The CEO said she’s also seeing more out-of-state investors coming to the Old Pueblo as the price of real estate in larger markets like Los Angeles, Seattle and Denver are rising at such a rate it’s creating a market bubble. Another factor is interest rates are currently favorable for investment, she said.
“It’s a fairly balanced market between supply and demand, with a few exceptions and interest rates are favorable for investment. Competition is fierce for multifamily investment property and value-add opportunities,” Reuter said. “Tucson lacks sufficient built inventory to attract many large employers who would use industrial warehouses or manufacturing space and don’t have time to build ground up.”

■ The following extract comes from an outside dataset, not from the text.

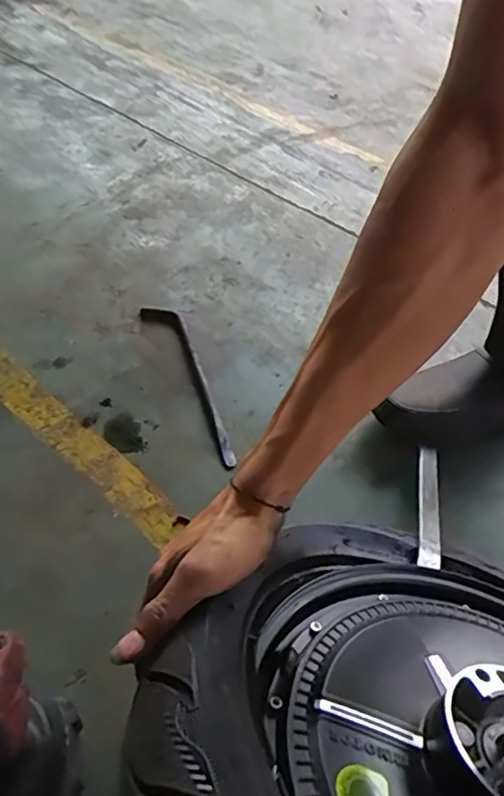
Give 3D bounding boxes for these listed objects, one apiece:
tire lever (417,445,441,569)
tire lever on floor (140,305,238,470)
[{"bbox_3d":[0.174,0.098,0.548,0.019,0.011,0.182,15,34,8],"label":"tire lever"},{"bbox_3d":[-0.074,-0.031,0.699,0.043,0.011,0.280,-18,53,-20],"label":"tire lever on floor"}]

Long Realty’s designated broker Cathy Erchull said the pandemic has created many opportunities in commercial real estate. Like Reuter, she also doesn’t predict a bright future for large office space considering numerous employers are noticing productivity hasn’t dropped as staff works from home these days. But that doesn’t mean those buildings are slated for demolition just yet. Erchull said she believes yesterday’s office space could be converted into tomorrow’s new entrepreneurial concept.
“There is commercial space available now that has not been available in the past. This means there are opportunities to acquire property that can be ‘repurposed’ to meet the needs of those businesses that do survive,” Erchull said. “For small business owners, the opportunity to obtain SBA loans at low rates coupled with other possible incentives is an opportunity that has not been available in the recent past.”
Erchull said the retail market is constricting and corporations will inevitably fare better than mom-and-pop stores with less access to capital. However, she said larger companies tend to favor newer buildings or construct themselves, even as the cost of building materials continue to rise in 2021.
But Erchull is seeing different players like charter schools and medical/recreational marijuana dispensaries filling the void and snatching up many of those vacant properties while lease terms are in their favor.
“Some businesses have thrived during the past year, such as charter schools that are looking for commercial land where they can expand,” Erchull said. “The legalization of marijuana has also created a demand for land with industrial zoning that allows for this activity.”